KEY DATA: Phil. Fed: -10.8 points; Orders: -11.2 points; Jobs: +2.4 points/ LEI: +0.4%/ Claims: +10,000
IN A NUTSHELL: “The economy continues to move forward even as the manufacturing sector slows.”
WHAT IT MEANS: The more data we get, the clearer it becomes that the slowdown in consumption and the cautious spending on capital goods is taking its toll on manufacturers. The Philadelphia Fed’s Business Outlook Survey, which looks at manufacturers in the Mid-Atlantic region, dropped sharply in early April. This number is extremely volatile, so don’t read too much into the decline. Indeed, the level of activity is still quite solid. But, as can be seen in the moderation in the growth of new orders, the manufacturing is no longer accelerating as fast as it had been. But there were some good numbers in this report. Hiring is improving and worker hours are expanding. Also, expectations on capital spending were quite strong, with much of the funds being directed toward non-computer equipment and software. Firms are taking a wait and see approach, though, as most of the new investment is expected to occur in the second half of the year.
Looking forward, we could see a pick up in activity. The Conference Board’s Leading Economic Index rose solidly in April after even bigger increases in February and March. The gains were in most components, another sign that conditions could be firming. But it will still take more consumer and business spending if we are to shake off the first quarter lethargy.
Jobless claims jumped last week but that was not the big news in the report. The number of people on unemployment insurance was the lowest in seventeen years. Adjusting for the size of the labor force, we are closing in on historic lows set in the 1960s, when benefits were much less generous and less long lasting. In other words, there just are not a lot of people in the reserve army of the unemployed.

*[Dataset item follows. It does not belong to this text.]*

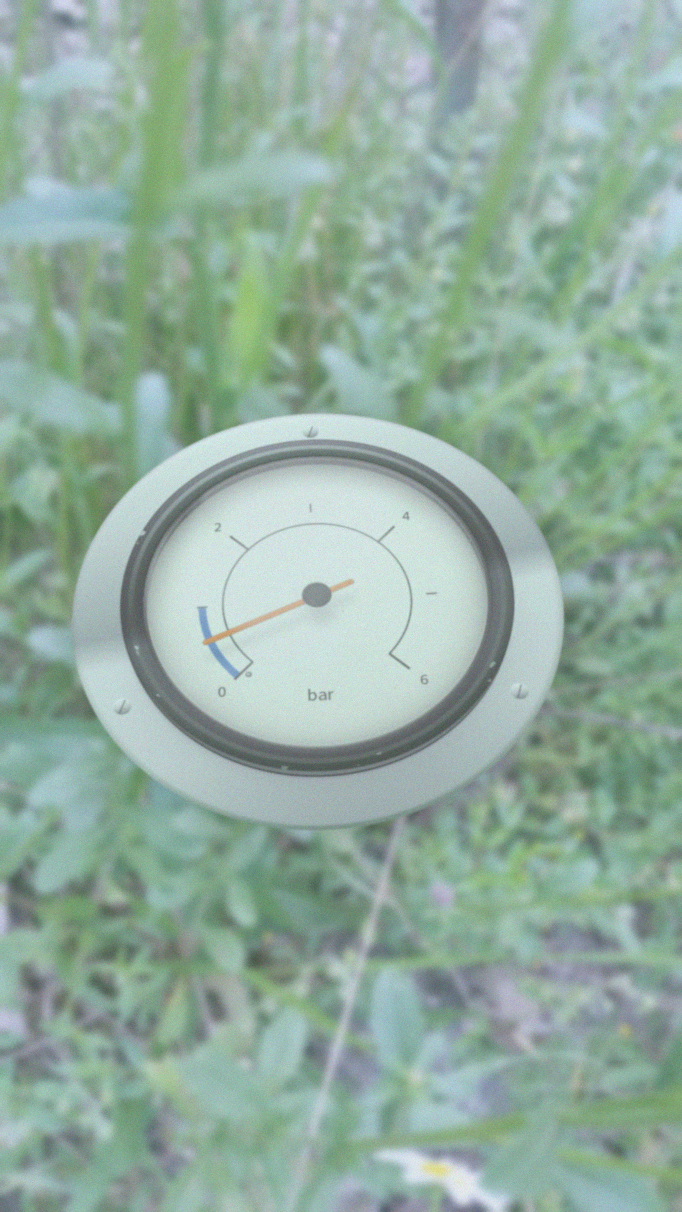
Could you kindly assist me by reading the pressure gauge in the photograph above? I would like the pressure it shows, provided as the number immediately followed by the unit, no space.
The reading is 0.5bar
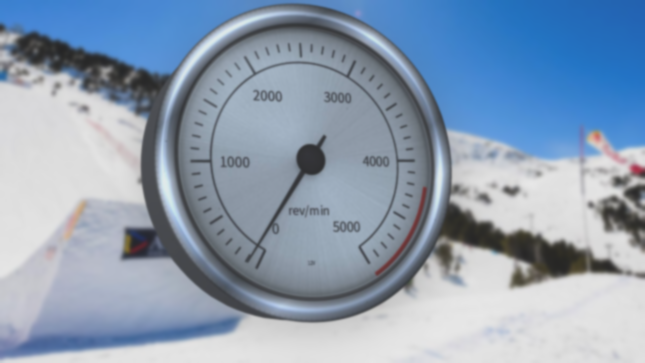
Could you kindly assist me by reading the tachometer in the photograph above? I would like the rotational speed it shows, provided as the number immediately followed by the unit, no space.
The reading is 100rpm
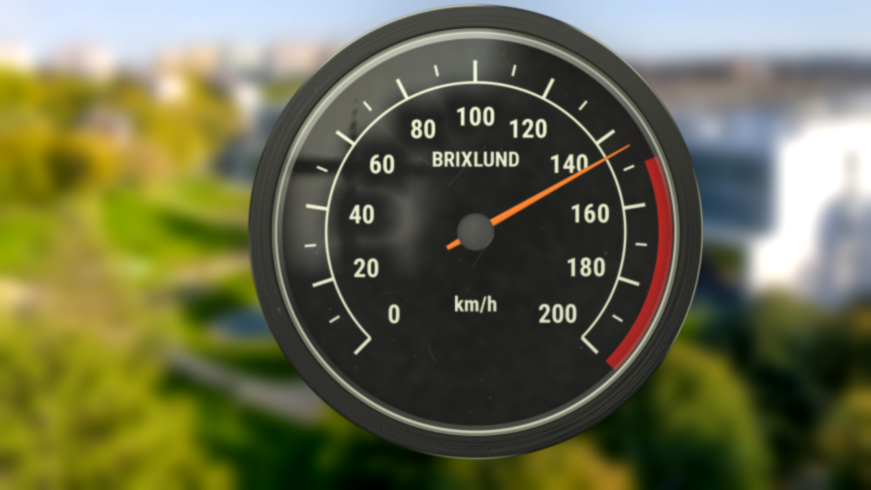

MARKETS AND FED POLICY IMPLICATIONS: While there are lots of numbers to come out over the next two weeks, we really need to focus on just two: The first quarter GDP report, which will be released on Friday, April 28th, and the April jobs report, which will come on the following Friday, May 5th. A first quarter growth rate below 1% cannot be ruled out, though I think it will be closer to 1.5%. Regardless, a low increase would set us up for another year of trend growth, which is pretty mediocre. The April jobs report should be a good measure of what are sustainable job gains. The January and February increases were excessive and the soft March number moved the three-month average to a more normal level. If the April increase is in the 150,000 to 175,000 range, we should assume the economy is not likely to accelerate sharply. That is something that will play on the minds of the FOMC members when they meet May 2-3. Don’t expect much to come out of that meeting, though a hint on when the Fed might start shrinking its swollen balance sheet could create a stir. Today’s numbers shouldn’t move investors one way or the other. Investors do have earnings reports, which continue to dribble out, to mull over.